How does Sandbox MCP ensure code execution safety?
It runs all code inside isolated Docker containers, preventing any impact on the host system.
Can Sandbox MCP execute code in multiple programming languages?
Yes, it supports any language that can run inside a Docker container, making it highly flexible.
How do I integrate Sandbox MCP with my existing MCP client or host?
You connect via the MCP protocol endpoints exposed by Sandbox MCP, allowing seamless interaction.
Does Sandbox MCP support real-time code execution feedback?
Yes, it provides immediate execution results to the LLMs for iterative code refinement.
What are the system requirements for running Sandbox MCP?
You need a Docker-enabled environment with network access for MCP communication.
Is Sandbox MCP compatible with major LLM providers like OpenAI, Claude, and Gemini?
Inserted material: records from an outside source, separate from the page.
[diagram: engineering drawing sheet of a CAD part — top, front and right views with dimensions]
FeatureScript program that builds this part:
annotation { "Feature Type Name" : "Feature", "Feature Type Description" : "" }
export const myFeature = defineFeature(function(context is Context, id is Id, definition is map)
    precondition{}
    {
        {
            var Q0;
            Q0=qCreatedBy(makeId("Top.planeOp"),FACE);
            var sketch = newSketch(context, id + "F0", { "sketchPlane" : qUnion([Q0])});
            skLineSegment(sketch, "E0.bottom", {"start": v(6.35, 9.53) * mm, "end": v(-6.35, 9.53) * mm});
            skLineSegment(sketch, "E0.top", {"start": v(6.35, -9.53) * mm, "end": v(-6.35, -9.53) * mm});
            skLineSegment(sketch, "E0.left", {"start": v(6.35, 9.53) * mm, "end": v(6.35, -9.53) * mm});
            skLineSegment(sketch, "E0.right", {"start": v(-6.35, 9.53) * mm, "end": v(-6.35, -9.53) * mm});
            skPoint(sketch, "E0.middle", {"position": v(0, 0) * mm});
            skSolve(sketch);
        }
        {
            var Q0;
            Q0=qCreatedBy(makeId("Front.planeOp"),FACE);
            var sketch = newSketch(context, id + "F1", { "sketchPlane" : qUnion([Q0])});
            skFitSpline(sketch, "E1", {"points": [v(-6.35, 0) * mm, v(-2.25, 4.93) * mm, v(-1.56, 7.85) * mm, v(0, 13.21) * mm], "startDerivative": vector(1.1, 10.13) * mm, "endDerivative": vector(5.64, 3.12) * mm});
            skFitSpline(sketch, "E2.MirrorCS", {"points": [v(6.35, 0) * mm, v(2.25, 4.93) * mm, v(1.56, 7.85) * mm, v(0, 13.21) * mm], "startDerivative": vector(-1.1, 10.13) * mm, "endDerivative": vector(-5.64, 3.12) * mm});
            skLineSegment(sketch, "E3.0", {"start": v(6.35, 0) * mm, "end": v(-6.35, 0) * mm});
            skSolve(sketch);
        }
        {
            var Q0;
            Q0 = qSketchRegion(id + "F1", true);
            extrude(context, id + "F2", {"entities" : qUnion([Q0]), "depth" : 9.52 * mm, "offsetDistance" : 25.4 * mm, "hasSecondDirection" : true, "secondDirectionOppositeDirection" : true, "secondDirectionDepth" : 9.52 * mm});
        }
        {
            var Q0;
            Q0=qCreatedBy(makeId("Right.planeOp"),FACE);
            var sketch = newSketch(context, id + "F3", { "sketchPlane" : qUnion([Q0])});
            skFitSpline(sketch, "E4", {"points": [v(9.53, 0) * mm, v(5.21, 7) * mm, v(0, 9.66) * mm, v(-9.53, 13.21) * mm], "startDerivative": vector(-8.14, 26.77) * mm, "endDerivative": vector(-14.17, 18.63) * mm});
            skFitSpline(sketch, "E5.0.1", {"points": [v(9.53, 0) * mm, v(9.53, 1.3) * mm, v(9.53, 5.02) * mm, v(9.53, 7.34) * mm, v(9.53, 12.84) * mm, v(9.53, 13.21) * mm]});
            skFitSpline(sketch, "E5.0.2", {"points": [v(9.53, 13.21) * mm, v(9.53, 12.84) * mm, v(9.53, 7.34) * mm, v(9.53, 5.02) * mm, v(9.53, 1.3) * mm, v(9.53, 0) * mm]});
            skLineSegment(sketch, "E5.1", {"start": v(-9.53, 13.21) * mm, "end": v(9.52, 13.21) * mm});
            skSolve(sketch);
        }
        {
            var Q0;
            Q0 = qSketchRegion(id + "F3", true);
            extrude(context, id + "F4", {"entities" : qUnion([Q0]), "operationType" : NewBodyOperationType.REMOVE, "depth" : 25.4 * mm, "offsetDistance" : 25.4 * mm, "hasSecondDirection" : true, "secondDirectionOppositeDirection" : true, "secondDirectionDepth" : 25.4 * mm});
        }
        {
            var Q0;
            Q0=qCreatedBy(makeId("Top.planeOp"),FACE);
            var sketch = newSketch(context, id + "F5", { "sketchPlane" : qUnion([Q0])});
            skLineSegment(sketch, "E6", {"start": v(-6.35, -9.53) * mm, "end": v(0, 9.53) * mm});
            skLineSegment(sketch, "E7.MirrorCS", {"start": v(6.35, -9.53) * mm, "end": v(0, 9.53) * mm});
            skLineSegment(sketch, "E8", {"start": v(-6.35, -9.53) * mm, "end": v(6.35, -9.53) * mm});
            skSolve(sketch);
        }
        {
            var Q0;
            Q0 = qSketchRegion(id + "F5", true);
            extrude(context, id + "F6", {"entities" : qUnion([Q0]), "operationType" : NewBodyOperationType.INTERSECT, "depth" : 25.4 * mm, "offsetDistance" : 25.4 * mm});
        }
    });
Yes, it is designed to work with any MCP-compliant LLM host or client, including OpenAI, Claude, and Gemini.
How does Sandbox MCP handle resource limits and prevent abuse?
It leverages Docker container resource constraints and timeout settings to control execution.
Can Sandbox MCP be used in production environments?
Yes, it is built for secure, scalable code execution suitable for development and production use.